WORK ORDER: Would you mind restating all of the records word for word, skipping the pictures?

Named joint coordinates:
★ ★ ★ ★ ★ ★ ★

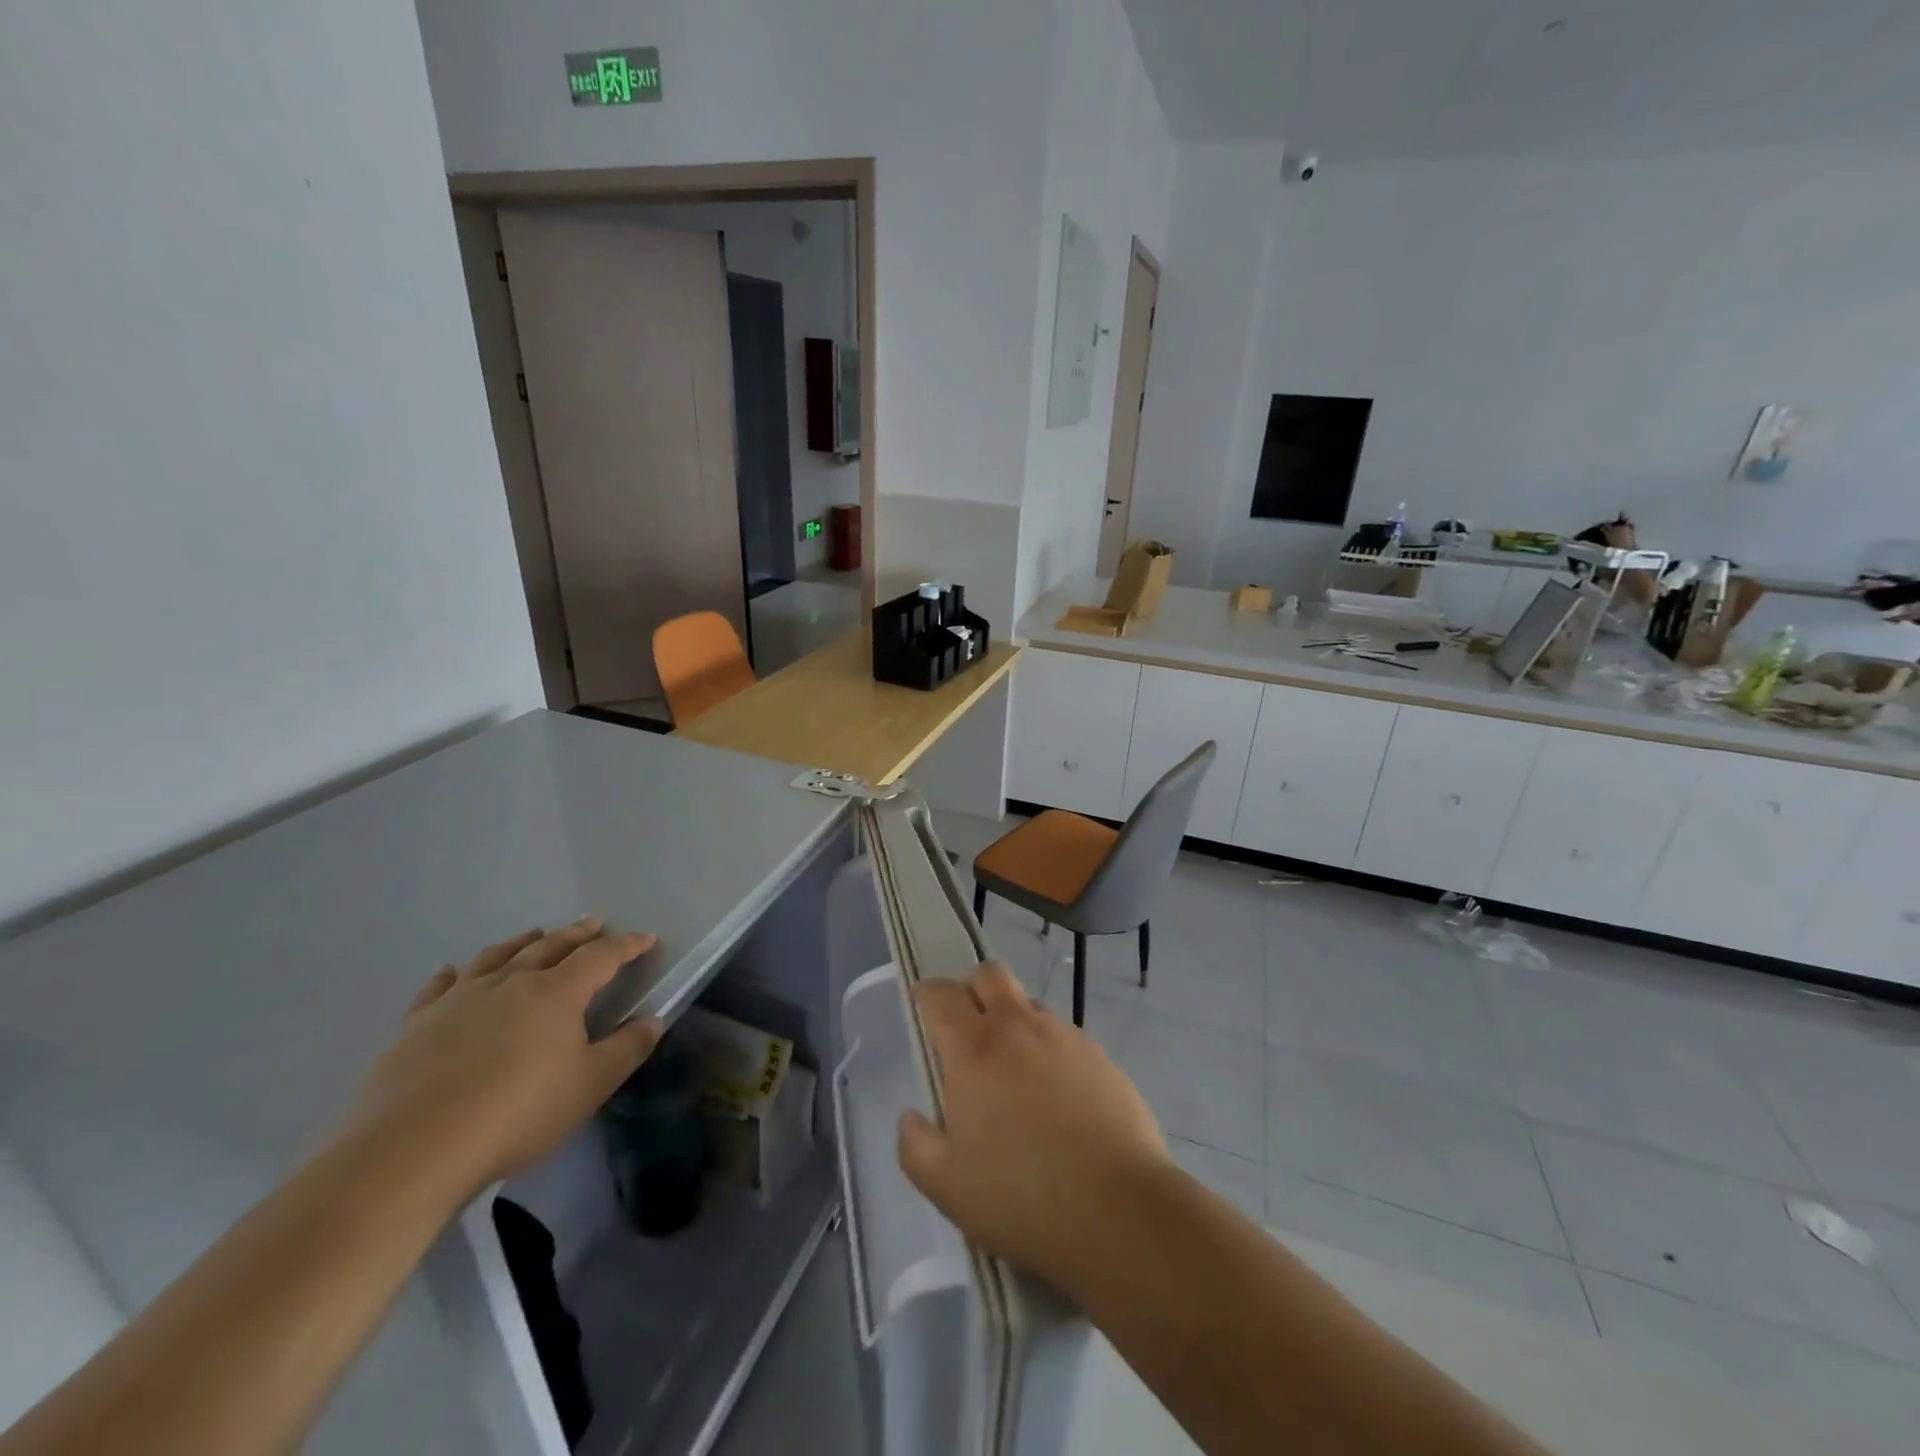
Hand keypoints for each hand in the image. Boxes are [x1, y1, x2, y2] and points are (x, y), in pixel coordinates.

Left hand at [346, 919, 663, 1195]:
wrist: (412, 1151)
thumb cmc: (517, 1114)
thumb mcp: (590, 1086)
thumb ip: (627, 1049)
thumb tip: (652, 1020)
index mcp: (556, 992)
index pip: (601, 956)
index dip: (626, 945)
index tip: (645, 938)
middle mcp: (510, 982)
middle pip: (550, 946)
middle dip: (577, 933)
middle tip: (593, 923)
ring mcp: (458, 999)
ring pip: (497, 956)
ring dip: (522, 942)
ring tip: (534, 934)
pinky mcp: (416, 1024)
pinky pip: (440, 986)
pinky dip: (455, 973)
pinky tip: (455, 972)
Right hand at [896, 962, 1167, 1289]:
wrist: (1119, 1210)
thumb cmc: (1021, 1197)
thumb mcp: (947, 1187)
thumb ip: (916, 1146)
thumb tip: (911, 1117)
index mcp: (975, 1049)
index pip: (942, 995)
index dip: (926, 994)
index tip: (921, 1005)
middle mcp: (1019, 1028)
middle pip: (991, 975)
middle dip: (973, 988)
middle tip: (967, 1027)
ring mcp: (1066, 1037)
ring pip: (1030, 1006)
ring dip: (1014, 1023)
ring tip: (1015, 1074)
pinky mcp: (1101, 1057)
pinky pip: (1065, 1037)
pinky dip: (1050, 1052)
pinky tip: (1057, 1099)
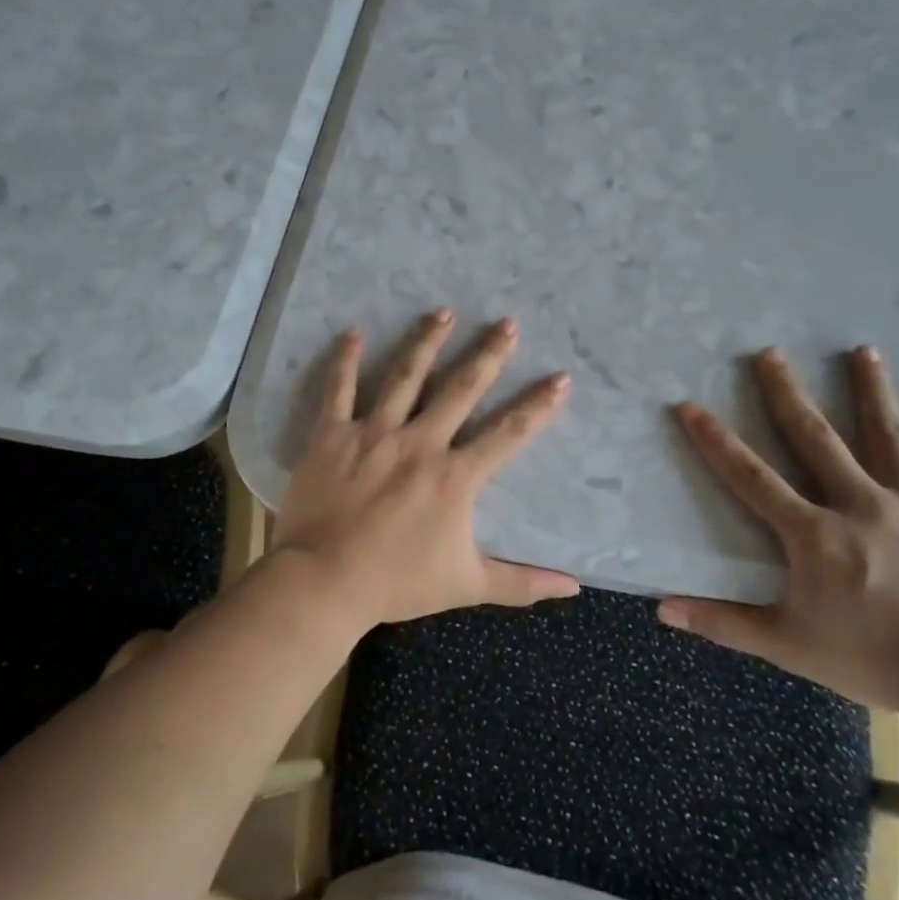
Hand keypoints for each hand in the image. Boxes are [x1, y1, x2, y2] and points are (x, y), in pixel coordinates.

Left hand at [267, 309, 578, 628]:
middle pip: (461, 389)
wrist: (324, 582)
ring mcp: (374, 434)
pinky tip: (352, 333)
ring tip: (443, 311)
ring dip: (426, 342)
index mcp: (455, 476)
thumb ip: (522, 583)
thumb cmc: (397, 583)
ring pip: (404, 376)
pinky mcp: (333, 435)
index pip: (508, 433)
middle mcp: (420, 442)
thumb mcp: (467, 585)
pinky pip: (338, 390)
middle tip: (506, 323)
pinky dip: (345, 360)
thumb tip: (574, 587)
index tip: (560, 377)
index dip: (537, 405)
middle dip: (488, 354)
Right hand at [660, 346, 898, 712]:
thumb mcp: (788, 646)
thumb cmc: (876, 661)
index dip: (716, 441)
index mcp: (813, 533)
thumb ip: (723, 622)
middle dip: (786, 393)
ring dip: (871, 389)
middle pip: (815, 437)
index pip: (751, 477)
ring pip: (886, 434)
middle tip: (769, 353)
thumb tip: (661, 608)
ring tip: (862, 350)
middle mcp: (859, 502)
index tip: (690, 405)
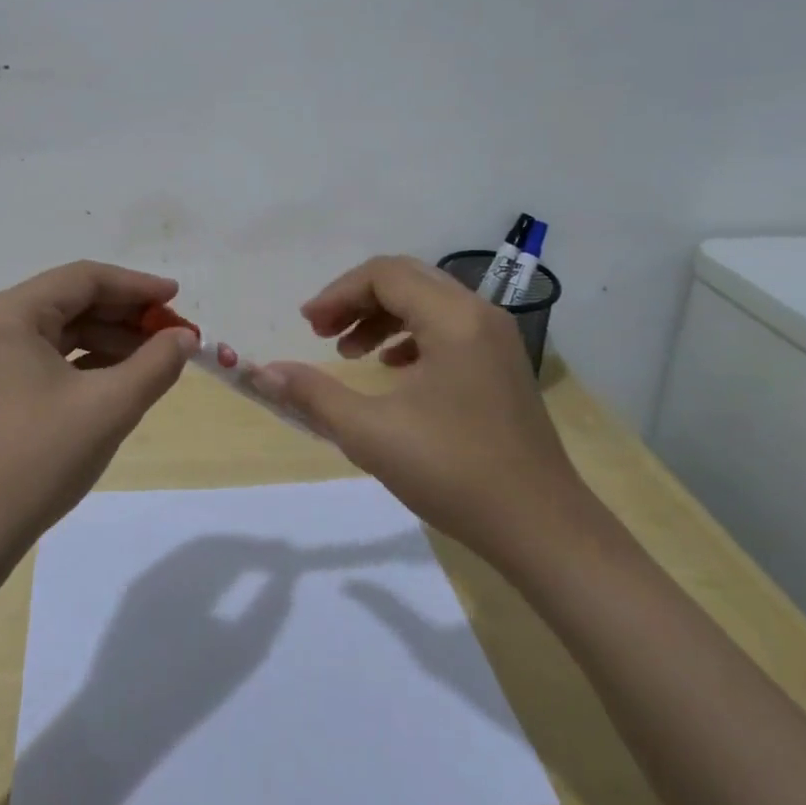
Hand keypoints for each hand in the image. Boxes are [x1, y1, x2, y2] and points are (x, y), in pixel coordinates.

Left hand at [0, 261, 198, 551]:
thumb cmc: (41, 458)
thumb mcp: (110, 406)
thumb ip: (156, 363)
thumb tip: (186, 337)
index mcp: (11, 314)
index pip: (83, 279)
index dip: (136, 286)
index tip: (177, 297)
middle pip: (73, 301)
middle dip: (126, 314)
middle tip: (174, 331)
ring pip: (64, 329)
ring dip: (112, 338)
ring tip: (157, 356)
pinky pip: (51, 356)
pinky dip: (89, 361)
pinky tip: (124, 375)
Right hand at [253, 255, 590, 569]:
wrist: (542, 529)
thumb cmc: (454, 473)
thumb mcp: (371, 433)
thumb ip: (313, 395)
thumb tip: (263, 372)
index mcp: (453, 318)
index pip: (384, 275)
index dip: (337, 293)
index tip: (307, 326)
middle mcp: (479, 314)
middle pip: (406, 280)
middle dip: (357, 300)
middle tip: (321, 333)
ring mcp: (496, 339)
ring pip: (427, 302)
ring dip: (381, 317)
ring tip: (350, 353)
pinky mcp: (501, 365)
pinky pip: (447, 327)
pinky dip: (410, 336)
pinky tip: (392, 369)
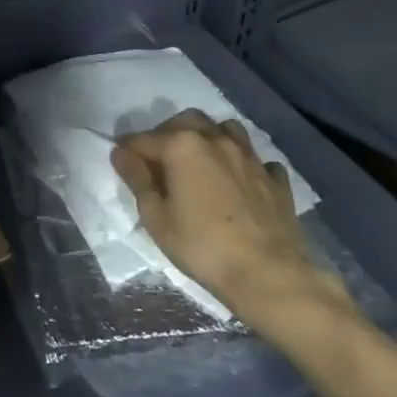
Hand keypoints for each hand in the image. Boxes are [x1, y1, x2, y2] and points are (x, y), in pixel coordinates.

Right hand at [111, 110, 354, 337]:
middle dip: (169, 132)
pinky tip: (242, 180)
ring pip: (227, 130)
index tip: (120, 160)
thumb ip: (137, 180)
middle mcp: (216, 140)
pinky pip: (258, 160)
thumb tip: (121, 153)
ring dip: (210, 137)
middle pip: (187, 121)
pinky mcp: (276, 180)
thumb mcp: (157, 218)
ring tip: (203, 160)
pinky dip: (246, 164)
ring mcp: (250, 157)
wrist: (270, 276)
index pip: (144, 139)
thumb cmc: (203, 247)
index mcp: (182, 145)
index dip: (128, 149)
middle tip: (161, 158)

★ ★ ★ ★ ★ ★ ★

ANSWER TO THIS TASK:
Hand keypoints for each hand in the image. Boxes are [x1, y1, x2, y2] and points are (x, y), in pixel coordinates.

Left hand at [346, 919, 663, 1195]:
wrist: (412, 1151)
thumb cmc: (517, 1114)
thumb mcp: (590, 1086)
thumb ip: (627, 1049)
thumb tip: (652, 1020)
index mcp: (556, 992)
index pip: (601, 956)
index dip: (626, 945)
index tip: (645, 938)
middle mcp: (510, 982)
middle pip: (550, 946)
middle dip: (577, 933)
middle tip: (593, 923)
ring mcp: (458, 999)
ring pip: (497, 956)
ring dip: (522, 942)
ring tip: (534, 934)
pinky mcp: (416, 1024)
pinky pip: (440, 986)
pinky dip: (455, 973)
pinky tip: (455, 972)
Right hand at [896, 962, 1167, 1289]:
wrist: (1119, 1210)
thumb cmc: (1021, 1197)
thumb mcp: (947, 1187)
thumb ip: (916, 1146)
thumb tip: (911, 1117)
index mcp: (975, 1049)
index pip: (942, 995)
index dip: (926, 994)
index tip: (921, 1005)
middle mcp: (1019, 1028)
middle pip: (991, 975)
middle dip: (973, 988)
middle tip: (967, 1027)
ring mcp: (1066, 1037)
ring pip: (1030, 1006)
ring dip: (1014, 1023)
ring tip: (1015, 1074)
pinky mcp: (1101, 1057)
pinky pip: (1065, 1037)
pinky dip: (1050, 1052)
pinky tip: (1057, 1099)
Hand keypoints for each hand in the image. Boxes are [x1, y1, x2, y2] and points are (x, y), in pixel coordinates.

Left hand at [267, 309, 578, 628]:
middle pip: (461, 389)
wrist: (324, 582)
ring mcp: (374, 434)
pinky tip: (352, 333)
ring tip: (443, 311)
ring dip: (426, 342)
index mcp: (455, 476)
thumb ip: (522, 583)
thumb cmc: (397, 583)
ring pip: (404, 376)
pinky mcp: (333, 435)
index pip: (508, 433)
middle mcp: (420, 442)
thumb mcp: (467, 585)
pinky pip: (338, 390)
middle tip: (506, 323)
pinky dip: (345, 360)
thumb tip: (574, 587)
index tip: (560, 377)
index dip: (537, 405)
middle dip: (488, 354)
Right hand at [660, 346, 898, 712]:
thumb mcp: (788, 646)
thumb cmc: (876, 661)
index dip: (716, 441)
index mcp: (813, 533)
thumb ip: (723, 622)
middle dip: (786, 393)
ring dip: (871, 389)
middle pip: (815, 437)
index pip: (751, 477)
ring pip: (886, 434)
middle tip: (769, 353)
thumb tip: (661, 608)
ring tip: (862, 350)
middle mcp: (859, 502)
index tip: (690, 405)
Hand keypoints for each hand in the image. Boxes are [x1, y1, x2, y2] and points are (x, y), in pixel coordinates.

Left hand at [0, 261, 198, 551]:
thumb cmc: (41, 458)
thumb mcp: (110, 406)
thumb ip: (156, 363)
thumb tip: (186, 337)
index mcp: (11, 314)
index pip: (83, 279)
index dip: (136, 286)
index tip: (177, 297)
middle pip: (73, 301)
middle dip: (126, 314)
middle tip: (174, 331)
ring pip: (64, 329)
ring dip: (112, 338)
ring tip: (157, 356)
pinky pip: (51, 356)
pinky dip: (89, 361)
pinky tip: (124, 375)
Right hand at [253, 255, 590, 569]:
wrist: (542, 529)
thumb cmc: (454, 473)
thumb mcp: (371, 433)
thumb ip: (313, 395)
thumb tip: (263, 372)
index mcp: (453, 318)
index pip: (384, 275)
index dip: (337, 293)
index tip: (307, 326)
middle mcp: (479, 314)
middle pip: (406, 280)
middle dip: (357, 300)
middle tip: (321, 333)
ring mcp: (496, 339)
ring pip: (427, 302)
ring dip: (381, 317)
ring tip: (350, 353)
pinky mcp: (501, 365)
pinky pip: (447, 327)
pinky dip: (410, 336)
pinky tip: (392, 369)
Hand keypoints for each hand in the image. Boxes are [x1, y1, x2, y2] and points are (x, y), in pixel coordinates.

Right hand at [111, 110, 354, 337]:
middle dip: (169, 132)
pinky tip: (242, 180)
ring pip: (227, 130)
index tip: (120, 160)
thumb ip: (137, 180)
middle mcp: (216, 140)
pinky pip: (258, 160)
thumb tip: (121, 153)
ring dip: (210, 137)
middle pip: (187, 121)
pinky mcp: (276, 180)
thumb mcp: (157, 218)
ring tip: (203, 160)
pinky dip: (246, 164)
ring mcp: (250, 157)
wrist: (270, 276)
index pip: (144, 139)
thumb cmc: (203, 247)
index mcp: (182, 145)
index dip: (128, 149)
middle tip: (161, 158)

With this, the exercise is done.